There is, too, the John Malone model (which Diller would know very well – Malone has been his partner on various deals). It’s similar to the Buffett model and just as unsentimental, but it has a slightly different spin. You don’t try to take over – you insert yourself opportunistically and annoyingly (your annoyingness is, in a sense, your added value). TCI, Malone’s cable business, was in the middle of everything (it was a crummy system, too – which AT&T would painfully come to discover); you always had to deal with him. He was like the party boss or ward heeler – but he carefully avoided any pretense or delusion of wanting to be the elected official. His power was in the back room. In this, there may be similarities between Diller’s USA Interactive (his system of online shopping networks) and Malone’s TCI. Malone saw cable as the key infrastructure and transforming agent of eighties and nineties media, and it’s possible that Diller sees his transaction model – the ability to sell everything from mood rings to airline tickets to downloadable movies – as the next.

Anyway, what you want is lots of leverage to help you do what you want to do; what you don’t want is to be left holding the bag.

Diller, for instance, clearly left Messier holding the bag (there was that remarkable news conference when they announced their deal, with Diller waving the gathering to a close as Messier was happily answering questions). Diller cozily fit himself into the Vivendi mess, gaining all of its benefits and suffering none of its consequences. Messier was just a passing dupe.

Which is, of course, where young Edgar Bronfman Jr., possibly the stupidest person in the media business, might come back in.

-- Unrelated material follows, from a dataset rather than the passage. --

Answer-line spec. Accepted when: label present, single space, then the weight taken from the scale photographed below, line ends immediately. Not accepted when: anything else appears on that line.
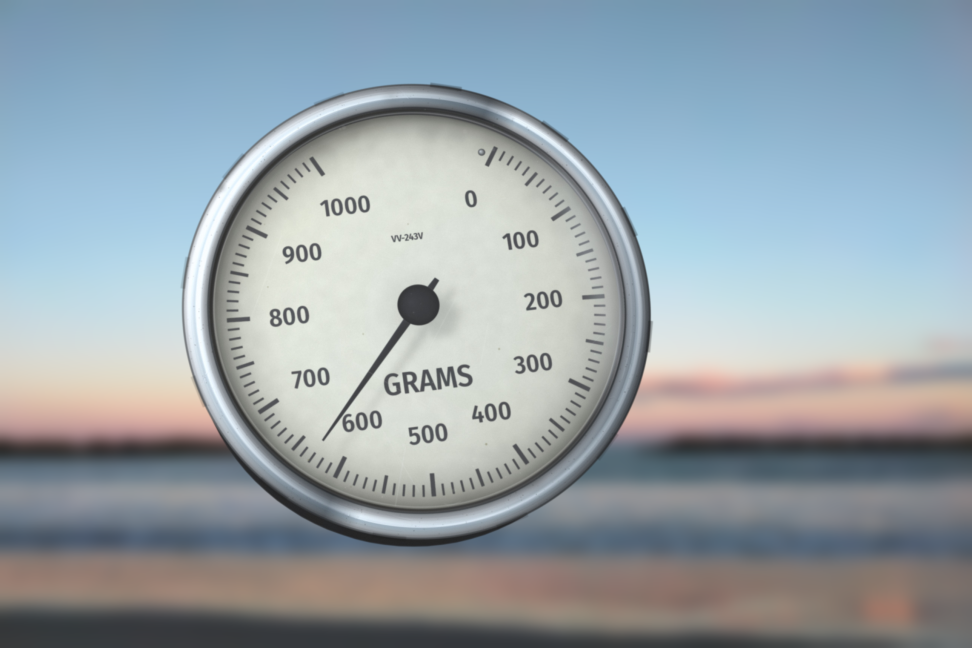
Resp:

It seems entirely reasonable to imagine a scenario in which a deal is done with what remains of the Bronfman fortune, for which, as partial recompense, young Bronfman again gets to become an official mogul, and Barry steps aside but, for his counsel and stature, receives certain entitlements, which, of course, will rise in value as the media business itself continues its rapid decline. Barry, in other words, plays it sharp.

Unless you never get over dreaming about being a mogul. There actually would be some comfort here in finding out that Barry is really, in the end, a sentimental fool.